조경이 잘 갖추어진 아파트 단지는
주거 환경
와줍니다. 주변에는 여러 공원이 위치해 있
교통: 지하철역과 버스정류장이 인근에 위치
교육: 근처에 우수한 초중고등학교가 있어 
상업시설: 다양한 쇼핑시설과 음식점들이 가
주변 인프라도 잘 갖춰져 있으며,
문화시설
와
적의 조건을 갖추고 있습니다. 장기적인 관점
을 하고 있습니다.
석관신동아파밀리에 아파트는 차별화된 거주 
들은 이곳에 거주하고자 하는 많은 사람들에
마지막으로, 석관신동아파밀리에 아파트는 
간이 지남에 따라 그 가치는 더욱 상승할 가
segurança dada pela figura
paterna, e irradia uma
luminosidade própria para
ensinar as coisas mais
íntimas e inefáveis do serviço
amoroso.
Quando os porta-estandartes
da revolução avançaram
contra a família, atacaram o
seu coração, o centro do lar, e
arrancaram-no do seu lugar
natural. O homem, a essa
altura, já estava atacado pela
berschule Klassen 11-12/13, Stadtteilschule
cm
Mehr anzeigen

+---+

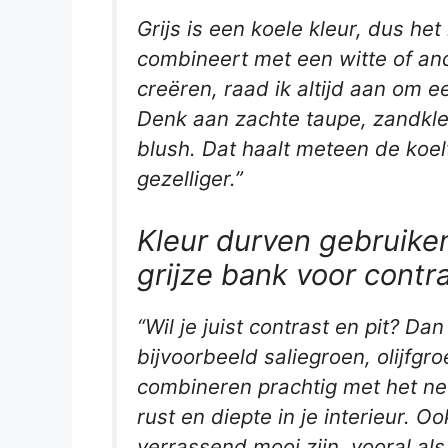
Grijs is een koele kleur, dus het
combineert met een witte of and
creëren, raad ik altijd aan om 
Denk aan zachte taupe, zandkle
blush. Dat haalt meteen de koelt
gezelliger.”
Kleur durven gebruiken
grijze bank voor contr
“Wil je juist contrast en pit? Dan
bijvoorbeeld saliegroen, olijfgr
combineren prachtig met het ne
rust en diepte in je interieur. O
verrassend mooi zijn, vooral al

+---+

Work task
From the entries above, extract each line containing "석관신동아파밀리에".

Task output
석관신동아파밀리에 아파트는 차별화된 거주 
마지막으로, 석관신동아파밀리에 아파트는 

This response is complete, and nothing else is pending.